Crise haïtienne : l’OEA appelle à l’unité, Washington menace les « politiciens criminels »

Darbouze Figaro
Categories: Haïti Politique

La communauté internationale hausse le ton face à l’impasse politique en Haïti, à deux semaines de la fin prévue du mandat du Conseil présidentiel de transition (CPT). Dans des déclarations parallèles mais au ton radicalement différent, l’Organisation des États américains (OEA) et le Département d’État américain ont formulé des messages qui illustrent la gravité de la crise et la perte de patience de certains partenaires clés.

Dans un communiqué publié le 22 janvier, le Secrétariat général de l’OEA a adopté un langage diplomatique mais ferme. Tout en rappelant que le mandat du CPT prend fin « le 7 février 2026, conformément aux dispositions de l’Accord du 3 avril 2024 », l’organisation a appelé à l’unité et à la responsabilité des acteurs haïtiens. Elle a souligné que tout futur arrangement de gouvernance « gagnerait à être clairement défini et limité dans le temps », et doit prioriser le rétablissement de la sécurité et l’organisation d’élections.

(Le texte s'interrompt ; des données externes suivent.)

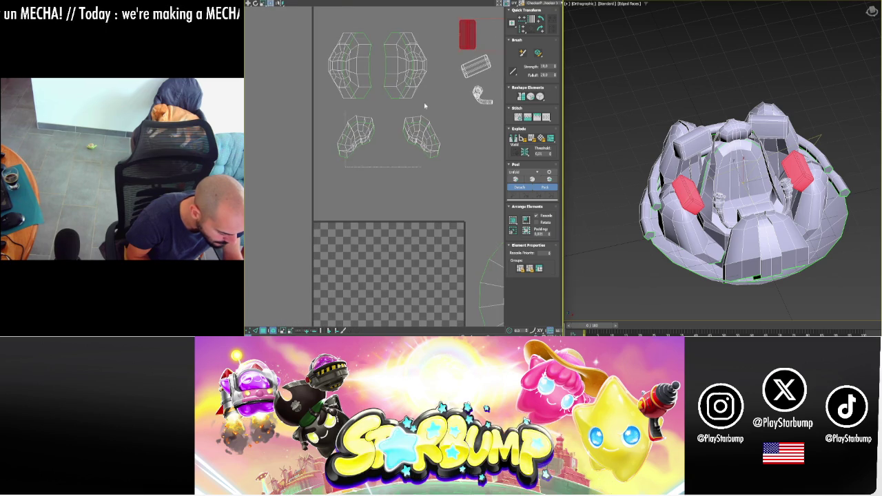
- Re-peel the four large side shells flat and move them below the strip shell
drag(324, 27, 465, 131)
click(515, 179)
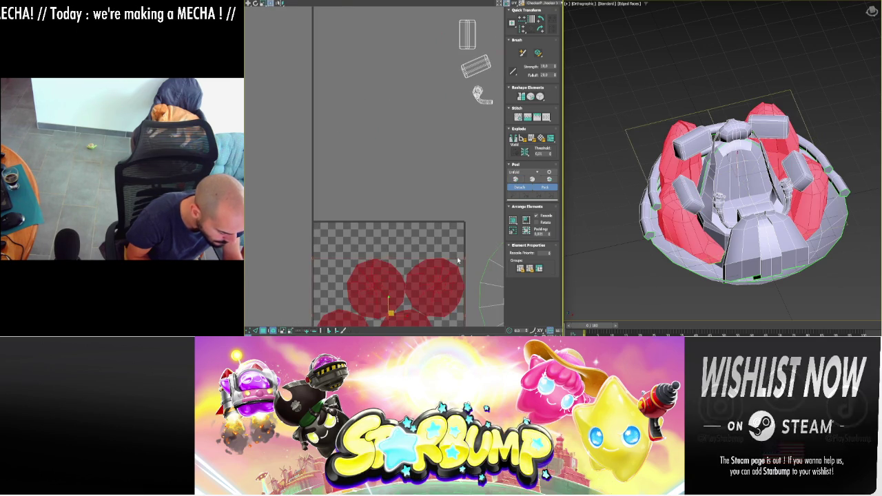
scroll(418, 103, down, 3)
drag(401, 162, 394, 196)
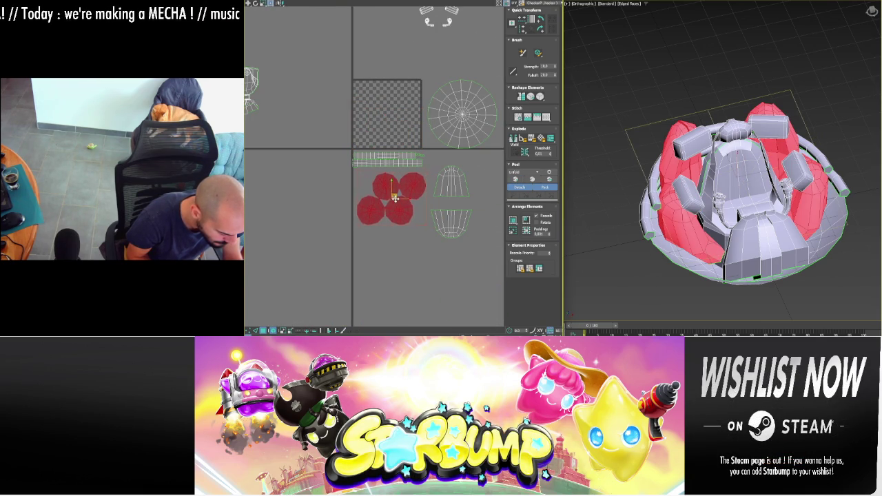
click(452, 180)
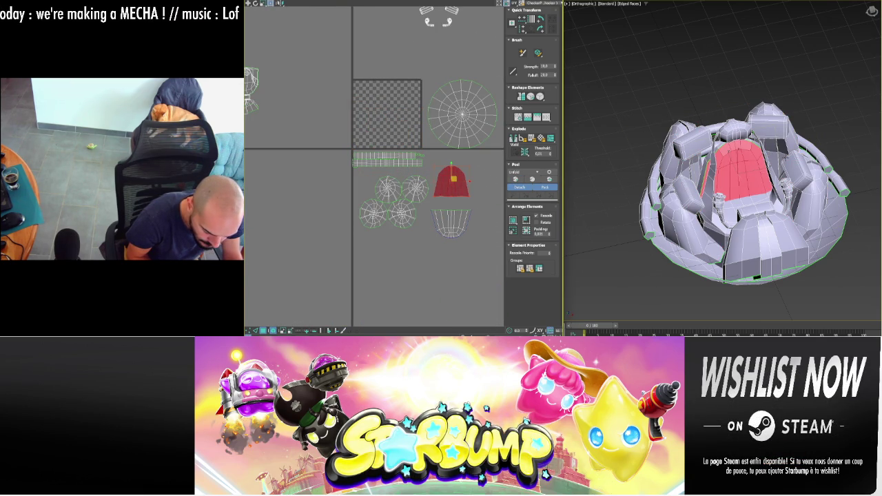
key(alt+x)
mouse_move(759, 186)
alt+middle_down()
mouse_move(758, 220)
mouse_move(860, 185)
alt+middle_up()
key(alt+x)
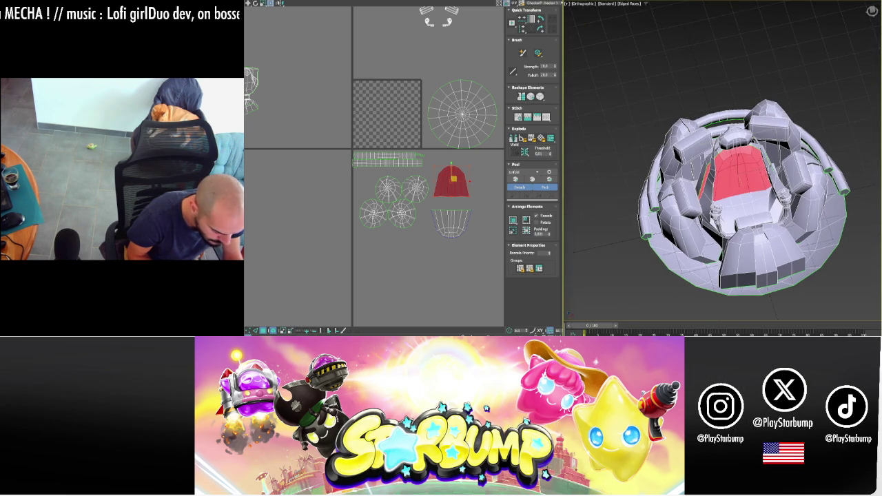
- Move the floor island to the right and select the lower-left island
middle_drag(352, 62, 455, 118)
click(368, 138)
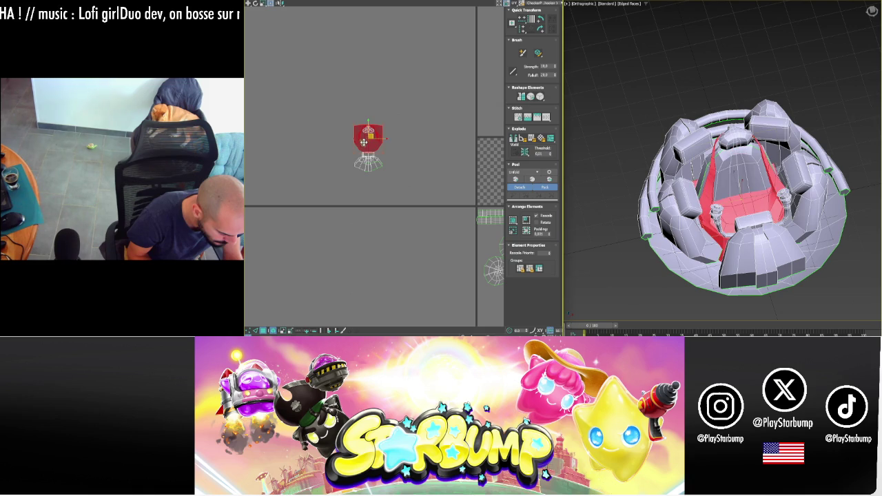
drag(370, 135, 420, 142)
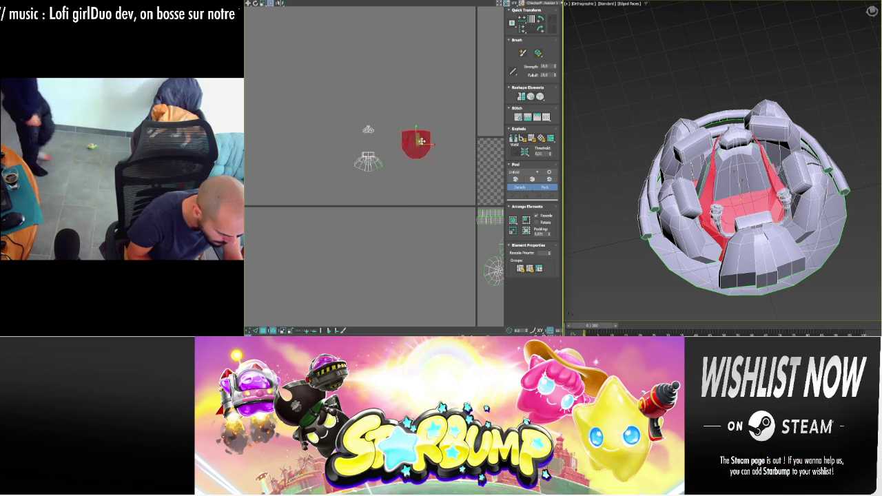
alt+middle_drag(776, 208, 736, 198)
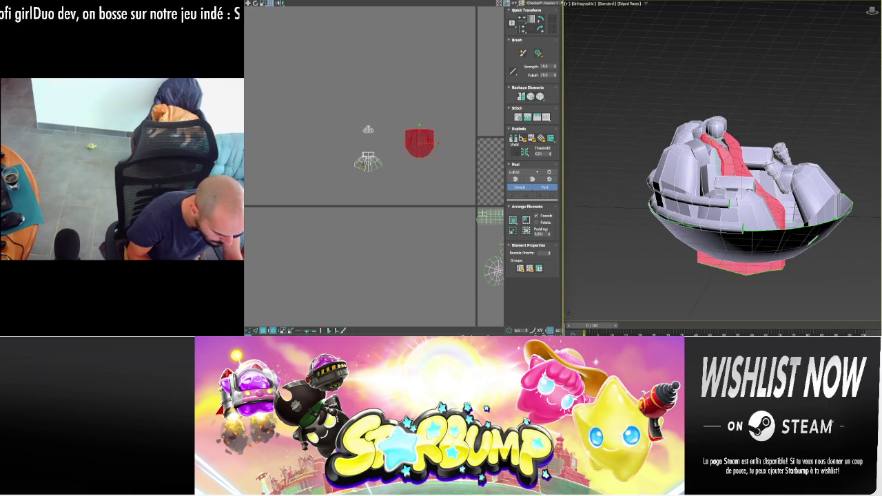
click(369, 161)
mouse_move(737, 198)
alt+middle_down()
mouse_move(752, 221)
mouse_move(767, 198)
mouse_move(812, 206)
mouse_move(765, 196)
alt+middle_up()
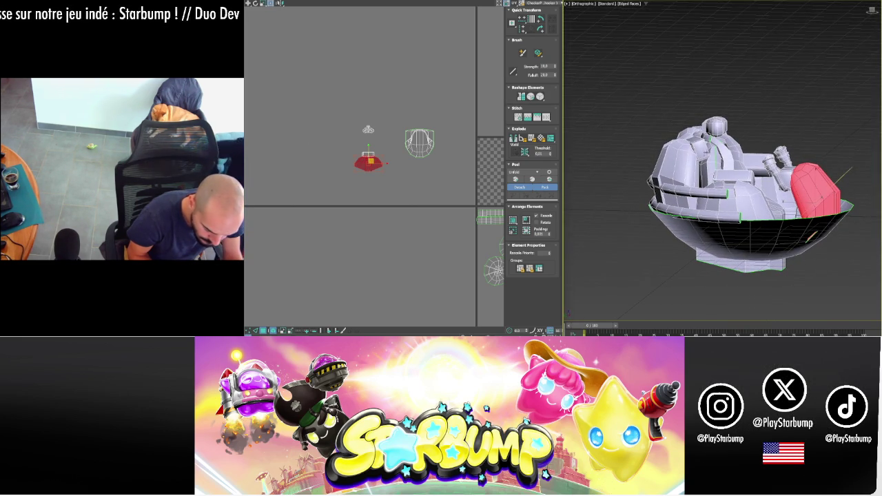
- Exit Expert Mode and delete the Unwrap UVW modifier from the pod's stack
key(alt+x)
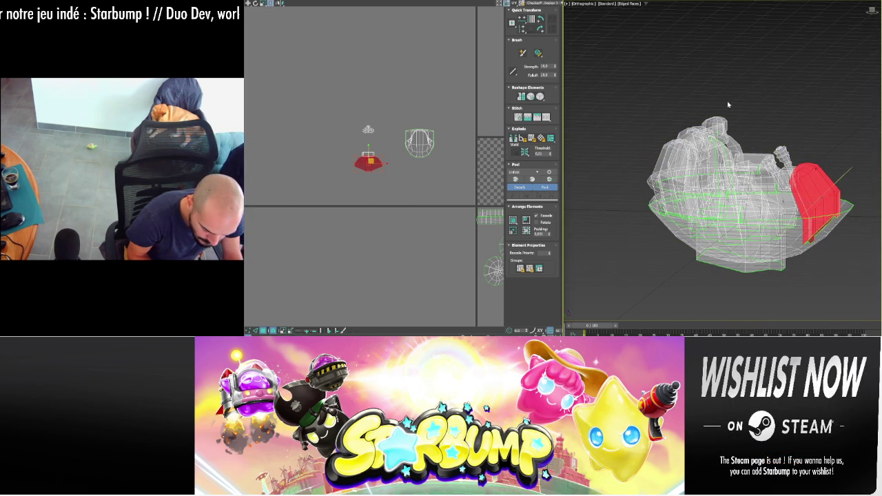
right_click(735, 102)
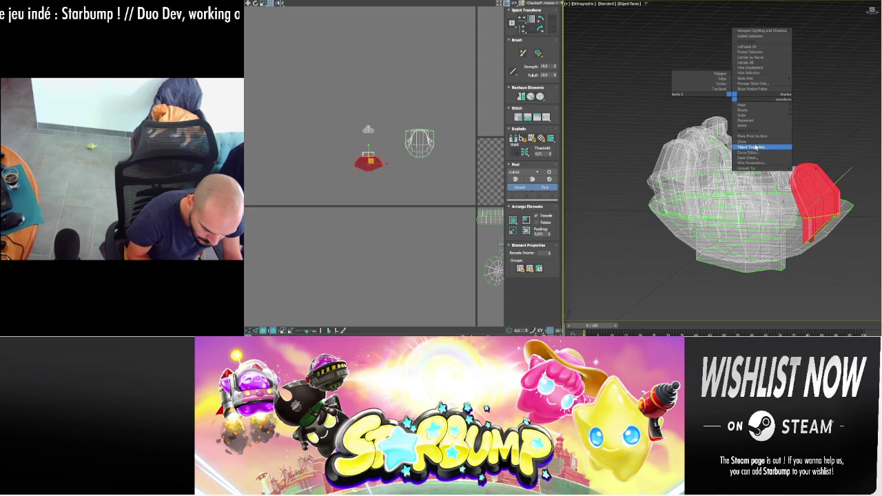
key(ctrl+x)
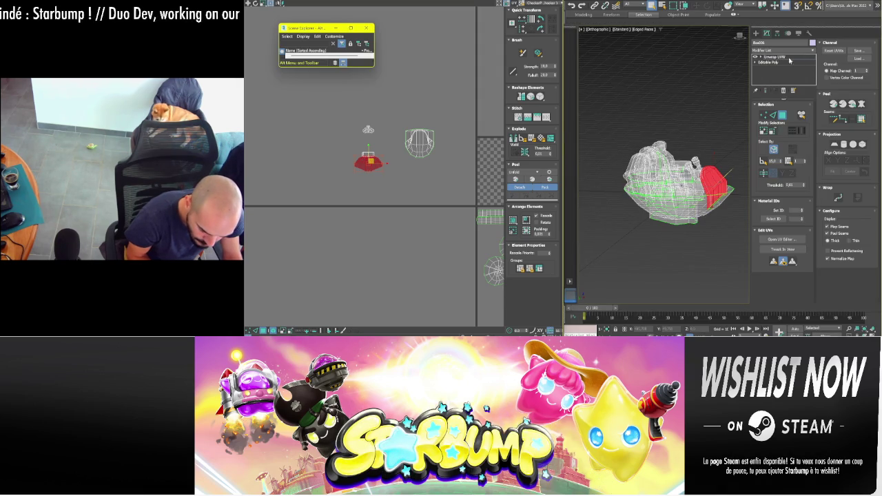
click(780, 78)
right_click(779, 86)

« Haïti se trouve à un moment critique de son histoire », a insisté l’OEA, plaidant pour la « préservation de la stabilité, du dialogue et de la continuité institutionnelle ».

Le ton employé par les États-Unis, via le Bureau pour les Affaires de l’hémisphère occidental, a été nettement plus direct et accusateur. Washington a réaffirmé son « soutien indéfectible à la stabilité et à la sécurité d’Haïti », mais en posant des conditions claires et en désignant des responsables.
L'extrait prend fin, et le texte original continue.